What to do: Produce a word-for-word copy of the data below.

══ Input material ══

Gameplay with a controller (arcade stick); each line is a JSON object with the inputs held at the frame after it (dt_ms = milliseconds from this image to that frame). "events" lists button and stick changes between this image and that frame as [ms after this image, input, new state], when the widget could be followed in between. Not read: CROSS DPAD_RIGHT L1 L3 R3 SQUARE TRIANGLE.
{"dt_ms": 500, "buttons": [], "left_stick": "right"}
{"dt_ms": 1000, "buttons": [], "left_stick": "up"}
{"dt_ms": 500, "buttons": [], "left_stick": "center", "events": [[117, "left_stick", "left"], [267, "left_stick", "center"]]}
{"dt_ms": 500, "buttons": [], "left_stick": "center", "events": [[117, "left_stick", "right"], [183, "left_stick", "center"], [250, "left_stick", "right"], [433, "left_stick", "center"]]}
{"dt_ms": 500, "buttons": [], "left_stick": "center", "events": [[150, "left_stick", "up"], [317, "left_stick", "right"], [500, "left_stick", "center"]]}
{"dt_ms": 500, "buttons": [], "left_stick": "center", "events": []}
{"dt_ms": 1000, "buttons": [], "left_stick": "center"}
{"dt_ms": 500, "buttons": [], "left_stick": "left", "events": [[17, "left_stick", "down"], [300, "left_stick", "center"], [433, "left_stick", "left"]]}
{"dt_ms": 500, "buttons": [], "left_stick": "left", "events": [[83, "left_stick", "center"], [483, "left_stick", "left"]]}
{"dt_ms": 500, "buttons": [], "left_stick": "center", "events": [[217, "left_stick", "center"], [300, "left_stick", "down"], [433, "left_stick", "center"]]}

═══

Response:
Gameplay with a controller (arcade stick); each line is a JSON object with the inputs held at the frame after it (dt_ms = milliseconds from this image to that frame). "events" lists button and stick changes between this image and that frame as [ms after this image, input, new state], when the widget could be followed in between. Not read: CROSS DPAD_RIGHT L1 L3 R3 SQUARE TRIANGLE.
{"dt_ms": 500, "buttons": [], "left_stick": "right"}
{"dt_ms": 1000, "buttons": [], "left_stick": "up"}
{"dt_ms": 500, "buttons": [], "left_stick": "center", "events": [[117, "left_stick", "left"], [267, "left_stick", "center"]]}
{"dt_ms": 500, "buttons": [], "left_stick": "center", "events": [[117, "left_stick", "right"], [183, "left_stick", "center"], [250, "left_stick", "right"], [433, "left_stick", "center"]]}
{"dt_ms": 500, "buttons": [], "left_stick": "center", "events": [[150, "left_stick", "up"], [317, "left_stick", "right"], [500, "left_stick", "center"]]}
{"dt_ms": 500, "buttons": [], "left_stick": "center", "events": []}
{"dt_ms": 1000, "buttons": [], "left_stick": "center"}
{"dt_ms": 500, "buttons": [], "left_stick": "left", "events": [[17, "left_stick", "down"], [300, "left_stick", "center"], [433, "left_stick", "left"]]}
{"dt_ms": 500, "buttons": [], "left_stick": "left", "events": [[83, "left_stick", "center"], [483, "left_stick", "left"]]}
{"dt_ms": 500, "buttons": [], "left_stick": "center", "events": [[217, "left_stick", "center"], [300, "left_stick", "down"], [433, "left_stick", "center"]]}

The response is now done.